Approfondimento a parte meritano le large cap tecnologiche, protagoniste in negativo. Per quanto
riguarda i digital advertiser, Meta dopo la pubblicazione della trimestrale ha perso un quarto del
proprio valore: fatturato in calo del 4%, costi lievitati del 19%, margine operativo crollato dal 36% al
20%, e utile dimezzato. A preoccupare è soprattutto la guidance, con la società che conferma di
voler aumentare spese e investimenti nel metaverso, prevedendo perdite addirittura maggiori per il
2023. La pubblicità colpisce anche Alphabet: il fatturato della holding cui fa capo Google è sì
cresciuto, ma solo del 6%, deludendo le aspettative degli analisti e marcando una differenza
siderale con il +41% di un anno fa. Delude anche Amazon: il leader di e-commerce e cloud ha
riportato i primi profitti dell’anno nel terzo trimestre, ma sono comunque calati dall’anno scorso. La
divisione AWS, motore di profitti nel cloud, ha visto il giro d’affari salire del 27%, la crescita più
bassa dal 2014 e inferiore alle attese. Inoltre, è stato tagliato anche l’outlook di vendite per il
quarto trimestre dall’anno che dovrebbe fermarsi a 140-148 miliardi contro i 155 ipotizzati finora.
Unica a salvarsi Apple, che ha ancora una volta saputo incassare entrate record e profitti in grado
di battere le attese, pur segnalando ostacoli in arrivo.
Manteniamo quindi un atteggiamento cauto nei confronti dell’asset class azionaria ma in ottica
relativa, dal punto di vista geografico, portiamo al moderato sovrappeso l’esposizione al mercato
USA, per la sua maggior resilienza nelle fasi di rallentamento economico. Manteniamo il moderato
sottopeso sull’Europa per gli effetti maggiori della crisi in Ucraina sull’economia del Vecchio
Continente.
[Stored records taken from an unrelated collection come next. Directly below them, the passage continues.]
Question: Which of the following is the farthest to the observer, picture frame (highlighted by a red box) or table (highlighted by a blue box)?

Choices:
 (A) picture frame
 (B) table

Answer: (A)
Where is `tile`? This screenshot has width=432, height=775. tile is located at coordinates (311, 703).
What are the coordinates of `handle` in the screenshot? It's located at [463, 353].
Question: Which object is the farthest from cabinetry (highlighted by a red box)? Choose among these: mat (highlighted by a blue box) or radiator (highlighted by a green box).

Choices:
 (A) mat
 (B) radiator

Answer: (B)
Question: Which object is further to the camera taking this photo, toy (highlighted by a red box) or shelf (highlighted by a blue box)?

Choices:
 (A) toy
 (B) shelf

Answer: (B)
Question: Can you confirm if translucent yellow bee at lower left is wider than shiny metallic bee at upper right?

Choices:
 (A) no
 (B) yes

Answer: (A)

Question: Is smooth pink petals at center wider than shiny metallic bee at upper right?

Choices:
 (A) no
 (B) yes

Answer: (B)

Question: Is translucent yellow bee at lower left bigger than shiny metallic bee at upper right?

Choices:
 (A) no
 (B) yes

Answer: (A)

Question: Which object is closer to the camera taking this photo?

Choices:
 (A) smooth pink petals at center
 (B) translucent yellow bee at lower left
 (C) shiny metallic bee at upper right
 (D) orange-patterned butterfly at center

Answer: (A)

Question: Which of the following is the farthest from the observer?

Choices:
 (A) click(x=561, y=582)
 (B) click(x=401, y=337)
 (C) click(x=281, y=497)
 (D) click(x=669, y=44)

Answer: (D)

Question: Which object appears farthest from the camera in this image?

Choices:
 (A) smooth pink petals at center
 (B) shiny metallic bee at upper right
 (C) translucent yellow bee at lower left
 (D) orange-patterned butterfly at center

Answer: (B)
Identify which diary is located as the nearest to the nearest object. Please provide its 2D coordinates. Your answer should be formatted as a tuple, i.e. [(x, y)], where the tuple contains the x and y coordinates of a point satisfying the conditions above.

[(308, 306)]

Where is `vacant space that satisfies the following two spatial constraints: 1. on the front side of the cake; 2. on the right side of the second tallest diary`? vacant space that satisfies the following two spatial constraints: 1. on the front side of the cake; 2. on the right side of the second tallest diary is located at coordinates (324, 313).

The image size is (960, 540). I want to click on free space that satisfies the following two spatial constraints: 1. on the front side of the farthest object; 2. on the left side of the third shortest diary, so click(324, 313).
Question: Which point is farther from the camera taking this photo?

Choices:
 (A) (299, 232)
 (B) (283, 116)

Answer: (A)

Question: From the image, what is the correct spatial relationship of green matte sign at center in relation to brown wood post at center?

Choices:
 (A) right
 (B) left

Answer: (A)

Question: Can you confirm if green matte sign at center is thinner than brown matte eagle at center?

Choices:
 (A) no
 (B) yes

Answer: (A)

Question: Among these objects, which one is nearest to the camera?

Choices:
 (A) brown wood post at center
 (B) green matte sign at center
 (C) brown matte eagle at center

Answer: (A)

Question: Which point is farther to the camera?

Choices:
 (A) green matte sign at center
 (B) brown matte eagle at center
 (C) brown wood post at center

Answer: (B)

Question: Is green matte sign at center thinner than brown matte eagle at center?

Confermiamo il moderato sovrappeso per il mercato Giapponese, i cui prodotti
dovrebbero guadagnare competitività per l’indebolimento dello YEN. Infine, downgradiamo i Paesi
Emergenti, su cui la forza del Dollaro e il rialzo dei tassi stanno provocando una forte contrazione
degli utili societarie e per l’inaspettato irrigidimento delle politiche socioeconomiche interne in Cina
a seguito della conclusione del direttivo del PCC. Come posizionamento settoriale, confermiamo
la positività su settori quality e difensivi come Communication Services, Healthcare e Consumer
Staples. Su quest’ultimo comparto, esprimiamo una preferenza per i player europei, che
dovrebbero recuperare marginalità grazie al rafforzamento del dollaro. Segnaliamo opportunità
interessanti anche sui comparti Energy e Finanziari, su cui non esprimiamo comunque un
sovrappeso per via del contesto macro che rimane incerto e che può penalizzare questi settori,
comunque estremamente interessanti dal punto di vista valutativo e potenzialmente beneficiari
rispettivamente di tensioni sul mercato del petrolio e aumento dei tassi.